A Midland MP has called on Health Secretary Patricia Hewitt to "explain the merits" of axeing vital jobs at Birmingham's blood and transplant centre.

Staff at the National Blood Service's centre in Edgbaston have been warned to expect redundancies as all testing, processing and crossmatching will now be done at a new site in Filton, Bristol.

The Edgbaston facility supplies 35 hospitals across the region and employs about 250 staff. The city's blood bank, which is also based at the complex, is unaffected by the restructuring.

But up to 210 jobs are set to go at centres in Birmingham, Oxford, Plymouth and Southampton.

John Hemming MP (Lib Dem Yardley) has asked Ms Hewitt to justify the proposed cuts.

He said: "I don't think this move will save any money, in fact it will probably cost more in the long run.

"How is it in the patients' best interests for blood tests, cross-matching and processing to be done in Bristol, and ante-natal work being carried out in Sheffield?

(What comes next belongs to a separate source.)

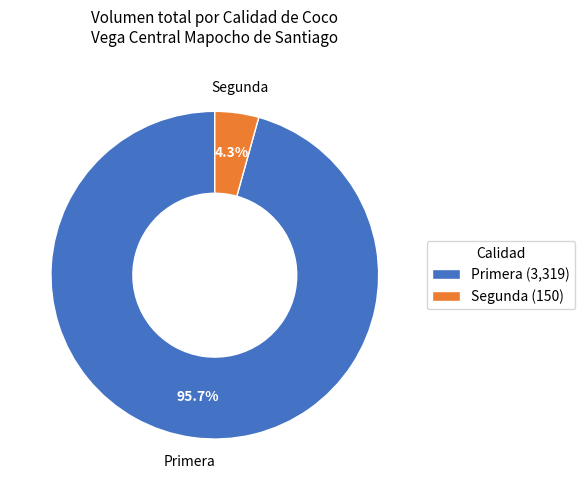

Count the number of slices in the pie.

2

"My view is that this is a foolish proposal putting patients at risk.

"I have raised this matter with the Health Secretary but as yet have had no reply. I dare say she's rather overwhelmed by the public reaction she's getting to the chaotic state the NHS is in at the moment."

Redundancies have not been ruled as part of the review and development of NBS estates, as its centres in Birmingham and Bristol are in the poorest condition.

Services that will move to the new centre include processing and validation, testing, red cell immunohaematology reference and donor records.

About 100 jobs will be created at the Filton site, while it is hoped jobs will be lost through retirement, vacancy control and voluntary redundancies. However compulsory redundancies have not been ruled out at this stage.

Councillor Deirdre Alden (Con Edgbaston), who chairs the city council's health scrutiny committee, said: "We've got a great medical health hub in Edgbaston, so I am sorry to see any part of that leave the city. I don't want any of these services to be relocated, especially if patients are going to be affected."

A spokeswoman for NBS in Birmingham said the changes would not affect their service to local hospitals.

She said: "We wanted to ensure that services that need to be close to patients would remain in, or close to, their current location. Staff were told about this a couple of weeks ago, and consultation over what jobs will go and where is taking place."